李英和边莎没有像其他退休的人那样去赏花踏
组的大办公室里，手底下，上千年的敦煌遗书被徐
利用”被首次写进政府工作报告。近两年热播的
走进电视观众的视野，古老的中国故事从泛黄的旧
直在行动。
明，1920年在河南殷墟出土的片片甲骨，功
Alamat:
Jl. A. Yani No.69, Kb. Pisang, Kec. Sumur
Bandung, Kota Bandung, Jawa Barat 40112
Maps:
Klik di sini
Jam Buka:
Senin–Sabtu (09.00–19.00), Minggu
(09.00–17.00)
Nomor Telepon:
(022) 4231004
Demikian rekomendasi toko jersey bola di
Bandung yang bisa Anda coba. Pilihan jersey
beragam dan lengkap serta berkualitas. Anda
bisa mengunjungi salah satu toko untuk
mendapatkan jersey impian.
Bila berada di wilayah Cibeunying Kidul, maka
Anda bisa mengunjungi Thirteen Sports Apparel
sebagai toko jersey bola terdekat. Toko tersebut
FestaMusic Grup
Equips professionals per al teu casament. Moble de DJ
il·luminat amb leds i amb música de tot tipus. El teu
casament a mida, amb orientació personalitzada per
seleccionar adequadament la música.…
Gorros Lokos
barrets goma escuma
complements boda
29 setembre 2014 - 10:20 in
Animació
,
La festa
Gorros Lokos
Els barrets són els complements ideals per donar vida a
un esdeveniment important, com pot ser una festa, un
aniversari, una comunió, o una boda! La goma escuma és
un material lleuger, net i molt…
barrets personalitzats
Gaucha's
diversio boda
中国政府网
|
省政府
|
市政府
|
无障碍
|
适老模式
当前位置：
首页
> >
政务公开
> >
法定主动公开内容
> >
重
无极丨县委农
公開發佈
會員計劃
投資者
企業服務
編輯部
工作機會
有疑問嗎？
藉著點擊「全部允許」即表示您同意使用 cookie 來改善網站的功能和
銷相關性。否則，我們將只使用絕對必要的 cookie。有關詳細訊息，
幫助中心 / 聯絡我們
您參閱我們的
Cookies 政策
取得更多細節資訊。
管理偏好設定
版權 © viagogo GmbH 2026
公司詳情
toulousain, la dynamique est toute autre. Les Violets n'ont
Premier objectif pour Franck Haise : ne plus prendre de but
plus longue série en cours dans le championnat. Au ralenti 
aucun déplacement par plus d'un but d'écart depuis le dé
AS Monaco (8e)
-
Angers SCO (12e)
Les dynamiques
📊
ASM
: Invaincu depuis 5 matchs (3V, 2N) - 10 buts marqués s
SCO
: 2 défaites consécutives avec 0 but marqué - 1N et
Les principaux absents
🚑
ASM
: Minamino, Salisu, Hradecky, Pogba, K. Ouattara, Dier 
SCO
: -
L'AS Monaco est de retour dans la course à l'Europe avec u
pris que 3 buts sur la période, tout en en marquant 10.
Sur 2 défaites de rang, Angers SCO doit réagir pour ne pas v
-=-=-
Only a number is expected: how many lines of the data include the string "Bandung".

2